● **RECORDS PROVIDED**:
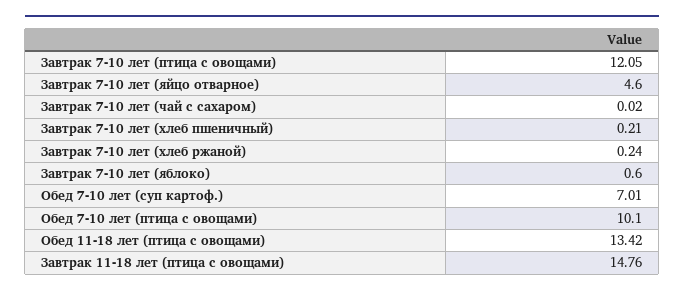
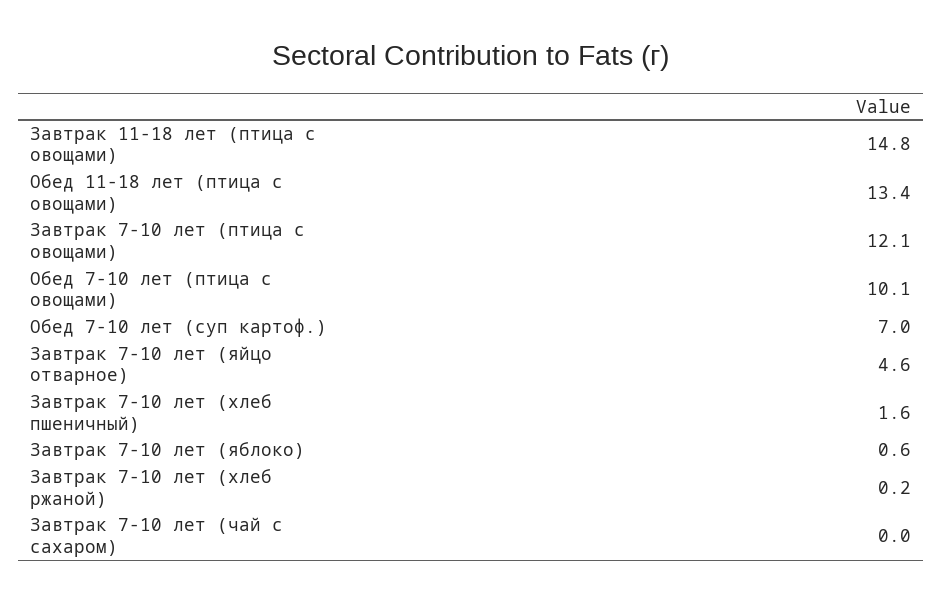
  {
    "Завтрак 7-10 лет (птица с овощами)": 12.05,
    "Завтрак 7-10 лет (яйцо отварное)": 4.6,
    "Завтрак 7-10 лет (чай с сахаром)": 0.02,
-   "Завтрак 7-10 лет (хлеб пшеничный)": 0.21,
+   "Завтрак 7-10 лет (хлеб пшеничный)": 1.6,
    "Завтрак 7-10 лет (хлеб ржаной)": 0.24,
    "Завтрак 7-10 лет (яблоко)": 0.6,
    "Обед 7-10 лет (суп картоф.)": 7.01,
    "Обед 7-10 лет (птица с овощами)": 10.1,
    "Обед 11-18 лет (птица с овощами)": 13.42,
    "Завтрак 11-18 лет (птица с овощами)": 14.76
  }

● **WHAT YOU WILL DO**:
The lines to return are those in the entries above that hold "овощами".

● **ANSWER FOR THIS EXERCISE**:
    "Завтрак 7-10 лет (птица с овощами)": 12.05,
    "Обед 7-10 лет (птица с овощами)": 10.1,
    "Обед 11-18 лет (птица с овощами)": 13.42,
    "Завтрак 11-18 лет (птица с овощами)": 14.76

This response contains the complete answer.